Sering Memandangi Tulisan yang Dihafal

Dalam kitab Siyar A’lam an-Nubula’ karya Adz-Dzahabi, dikatakan bahwa Imam Bukhori tidak tahu sesuatu yang lebih menguatkan hafalan kecuali adanya keinginan kuat dari diri seseorang dan sering-sering memandang tulisan yang dihafal.

Memang, ketika seseorang yang menghafal sering melihat tulisan-tulisan yang dihafalnya, maka akan sangat cepat mengingat hafalannya. Bahkan baris dan bentuk tulisannya akan mudah terbayang dalam pikiran-pikirannya.

Banyak Mengkhatamkan Al-Quran dalam Shalat Malam

Sebenarnya, orang yang menghafalkan Al-Quran mempunyai keuntungan yang besar. Susunan dari huruf dan ayat-ayatnya, jika dihafalkan mampu memperbaiki sel-sel saraf otak bagian penyimpan memori, sehingga semakin mudah dalam menghafal. Bisa dibuktikan, seseorang yang telah hafal Al-Quran jika disuruh menghafalkan hal-hal lain maka akan cepat hafal.

Sholat malam, memang waktu yang tepat untuk mengulang hafalan Al-Quran. Dengan waktu yang tenang dan suasana yang syahdu, memungkinkan untuk bisa fokus dan lancar dalam menghafal. Karena termasuk sunah shalat (dalam sholat sendirian) adalah membaca ayat-ayat Al-Quran yang panjang dan penuh penghayatan.

Di antara para ulama yang sering mengkhatamkan Al-Quran dalam sholat adalah Imam Abu Hanifah, pendiri Madzhab Hanafi. Dalam kitab Manaqib al-Imam Abi Hanifah wa Shahibif  karya Adz-Dzahabi, dikatakan bahwa Abu Hanifah terbiasa mengkhatamkan Al-Quran tiap malam hanya dalam satu rakaat saja.

Memelihara Hafalan dengan Mengamalkan Isinya

Dalam menghafalkan buku atau kitab-kitab yang berisi suatu ajaran atau nasihat, merupakan kewajiban untuk mengamalkan isinya. Ilmu yang memiliki kemaslahatan untuk manusia tidak hanya wajib dipelajari, tapi juga harus diamalkan.

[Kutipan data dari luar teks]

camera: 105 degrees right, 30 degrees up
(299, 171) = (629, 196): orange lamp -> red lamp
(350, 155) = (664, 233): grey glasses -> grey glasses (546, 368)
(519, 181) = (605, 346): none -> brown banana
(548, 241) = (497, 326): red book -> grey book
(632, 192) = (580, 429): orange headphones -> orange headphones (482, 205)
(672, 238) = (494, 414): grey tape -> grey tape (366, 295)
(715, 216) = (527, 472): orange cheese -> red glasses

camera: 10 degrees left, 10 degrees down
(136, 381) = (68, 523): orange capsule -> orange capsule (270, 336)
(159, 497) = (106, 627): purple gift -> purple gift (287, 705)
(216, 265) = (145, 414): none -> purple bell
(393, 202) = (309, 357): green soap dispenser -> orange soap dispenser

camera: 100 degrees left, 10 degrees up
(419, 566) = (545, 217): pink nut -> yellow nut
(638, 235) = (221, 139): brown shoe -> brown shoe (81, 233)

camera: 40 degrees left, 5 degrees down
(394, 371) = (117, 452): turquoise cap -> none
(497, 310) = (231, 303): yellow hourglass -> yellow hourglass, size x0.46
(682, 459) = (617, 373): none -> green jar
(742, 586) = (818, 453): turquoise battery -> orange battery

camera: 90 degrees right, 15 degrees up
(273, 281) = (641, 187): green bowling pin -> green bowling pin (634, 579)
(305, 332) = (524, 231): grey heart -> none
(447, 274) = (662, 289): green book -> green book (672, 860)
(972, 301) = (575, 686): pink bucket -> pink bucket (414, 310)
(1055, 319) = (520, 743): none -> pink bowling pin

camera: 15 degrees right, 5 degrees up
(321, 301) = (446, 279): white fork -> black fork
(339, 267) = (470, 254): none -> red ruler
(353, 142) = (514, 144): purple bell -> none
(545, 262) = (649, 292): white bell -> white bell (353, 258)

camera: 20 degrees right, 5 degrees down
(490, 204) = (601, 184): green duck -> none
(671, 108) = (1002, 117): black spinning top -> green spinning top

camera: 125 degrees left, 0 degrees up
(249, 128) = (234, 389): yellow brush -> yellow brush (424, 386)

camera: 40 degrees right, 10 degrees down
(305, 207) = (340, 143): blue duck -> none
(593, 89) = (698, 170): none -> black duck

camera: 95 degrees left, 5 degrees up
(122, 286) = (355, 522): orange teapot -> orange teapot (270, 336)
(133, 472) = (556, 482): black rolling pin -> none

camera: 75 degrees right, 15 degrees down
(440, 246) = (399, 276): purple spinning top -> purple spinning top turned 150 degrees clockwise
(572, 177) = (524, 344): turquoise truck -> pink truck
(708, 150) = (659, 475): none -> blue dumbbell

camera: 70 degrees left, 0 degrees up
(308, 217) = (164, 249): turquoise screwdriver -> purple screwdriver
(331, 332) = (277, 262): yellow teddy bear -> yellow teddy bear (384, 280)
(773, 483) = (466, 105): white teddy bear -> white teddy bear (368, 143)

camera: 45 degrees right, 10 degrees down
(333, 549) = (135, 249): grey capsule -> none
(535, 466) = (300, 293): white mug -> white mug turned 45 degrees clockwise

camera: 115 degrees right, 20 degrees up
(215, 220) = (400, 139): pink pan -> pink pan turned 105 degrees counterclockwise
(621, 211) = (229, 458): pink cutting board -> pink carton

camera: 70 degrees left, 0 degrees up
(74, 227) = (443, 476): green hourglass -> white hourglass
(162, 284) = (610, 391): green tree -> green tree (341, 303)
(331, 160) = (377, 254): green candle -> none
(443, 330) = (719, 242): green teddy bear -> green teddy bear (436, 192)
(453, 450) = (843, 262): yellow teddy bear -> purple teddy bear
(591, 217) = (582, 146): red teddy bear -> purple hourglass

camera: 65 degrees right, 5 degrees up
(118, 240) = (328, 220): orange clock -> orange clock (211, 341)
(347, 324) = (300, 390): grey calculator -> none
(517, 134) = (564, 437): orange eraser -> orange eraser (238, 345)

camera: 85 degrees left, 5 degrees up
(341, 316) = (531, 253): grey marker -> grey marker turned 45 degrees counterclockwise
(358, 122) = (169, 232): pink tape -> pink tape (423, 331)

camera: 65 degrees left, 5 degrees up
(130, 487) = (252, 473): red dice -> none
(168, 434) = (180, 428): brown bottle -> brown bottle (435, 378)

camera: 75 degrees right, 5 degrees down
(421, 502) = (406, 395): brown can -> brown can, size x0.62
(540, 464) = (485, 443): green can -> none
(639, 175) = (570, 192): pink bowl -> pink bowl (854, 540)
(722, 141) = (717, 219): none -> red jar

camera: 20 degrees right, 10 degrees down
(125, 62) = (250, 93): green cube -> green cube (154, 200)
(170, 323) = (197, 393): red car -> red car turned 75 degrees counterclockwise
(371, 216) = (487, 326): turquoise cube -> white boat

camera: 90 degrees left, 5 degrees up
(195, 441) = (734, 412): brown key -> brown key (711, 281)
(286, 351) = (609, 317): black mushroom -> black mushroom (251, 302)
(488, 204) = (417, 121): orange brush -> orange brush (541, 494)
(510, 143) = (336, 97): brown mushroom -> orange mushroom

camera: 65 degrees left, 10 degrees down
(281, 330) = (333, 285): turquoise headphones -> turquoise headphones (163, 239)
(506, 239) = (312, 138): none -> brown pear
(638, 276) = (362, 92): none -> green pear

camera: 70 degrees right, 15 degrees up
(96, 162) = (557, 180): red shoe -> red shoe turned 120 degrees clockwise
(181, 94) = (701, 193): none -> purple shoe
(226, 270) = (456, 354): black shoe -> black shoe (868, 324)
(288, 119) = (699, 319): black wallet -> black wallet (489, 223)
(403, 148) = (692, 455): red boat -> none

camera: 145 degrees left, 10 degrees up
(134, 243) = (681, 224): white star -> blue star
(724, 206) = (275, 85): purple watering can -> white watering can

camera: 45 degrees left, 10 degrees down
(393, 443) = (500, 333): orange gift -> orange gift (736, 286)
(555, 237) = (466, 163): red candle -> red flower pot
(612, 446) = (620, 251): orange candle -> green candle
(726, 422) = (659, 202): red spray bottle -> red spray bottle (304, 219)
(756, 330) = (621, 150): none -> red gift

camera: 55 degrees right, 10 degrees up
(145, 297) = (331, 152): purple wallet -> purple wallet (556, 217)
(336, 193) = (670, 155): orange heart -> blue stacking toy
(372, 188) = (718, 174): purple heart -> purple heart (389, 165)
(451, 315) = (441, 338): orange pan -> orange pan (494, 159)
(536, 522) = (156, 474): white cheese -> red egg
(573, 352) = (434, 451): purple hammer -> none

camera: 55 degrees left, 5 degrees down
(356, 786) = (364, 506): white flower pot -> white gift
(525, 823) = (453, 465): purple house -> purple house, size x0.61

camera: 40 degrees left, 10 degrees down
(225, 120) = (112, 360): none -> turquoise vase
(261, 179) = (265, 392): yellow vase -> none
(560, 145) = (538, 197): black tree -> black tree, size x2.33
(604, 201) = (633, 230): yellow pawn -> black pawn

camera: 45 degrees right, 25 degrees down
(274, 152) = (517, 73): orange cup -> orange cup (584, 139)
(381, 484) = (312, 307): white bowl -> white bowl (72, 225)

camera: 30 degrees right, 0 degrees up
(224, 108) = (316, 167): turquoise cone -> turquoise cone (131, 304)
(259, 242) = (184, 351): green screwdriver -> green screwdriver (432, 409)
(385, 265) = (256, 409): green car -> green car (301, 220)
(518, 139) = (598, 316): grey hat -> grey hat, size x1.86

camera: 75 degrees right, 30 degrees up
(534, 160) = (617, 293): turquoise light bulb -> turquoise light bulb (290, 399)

Mengamalkan yang sudah dihafal, akan senantiasa membuat hafalan terjaga dan terpelihara dengan baik, bahkan semakin melekat kuat dalam ingatan penghafalnya. Seseorang yang dengan senantiasa ikhlas mengamalkan apa yang dihafalkannya, sejatinya ia sedang berusaha menjadikan hafalan yang dimilikinya terpahat kuat dalam otak dan hati sehingga tetap akan lestari.

Mengajarkannya kepada Orang Lain

Dalam Islam, adalah suatu kewajiban mengajarkan ilmu yang dimiliki kepada orang lain. Bahkan Rasulullah SAW memberikan ancaman bagi seseorang yang punya ilmu tapi tidak mau mengajarkannya.

Beliau SAW bersabda, “Barang siapa yang menyembunyikan suatu ilmu yang dengan ilmu itu Allah SWT memberi manfaat kepada manusia di dalam urusan agama, maka pada hari kiamat nanti, Allah SWT akan mengendalikannya dengan kendali api neraka.” (HR. Ibnu Majah)

Sejatinya, mengajarkan ilmu kepada orang lain secara tak langsung telah memaksa orang yang memiliki ilmu tersebut untuk kembali mengingat hafalannya. Bagaimana ia mengajarkan ilmu kepada orang lain jika dirinya sendiri aja tidak hafal?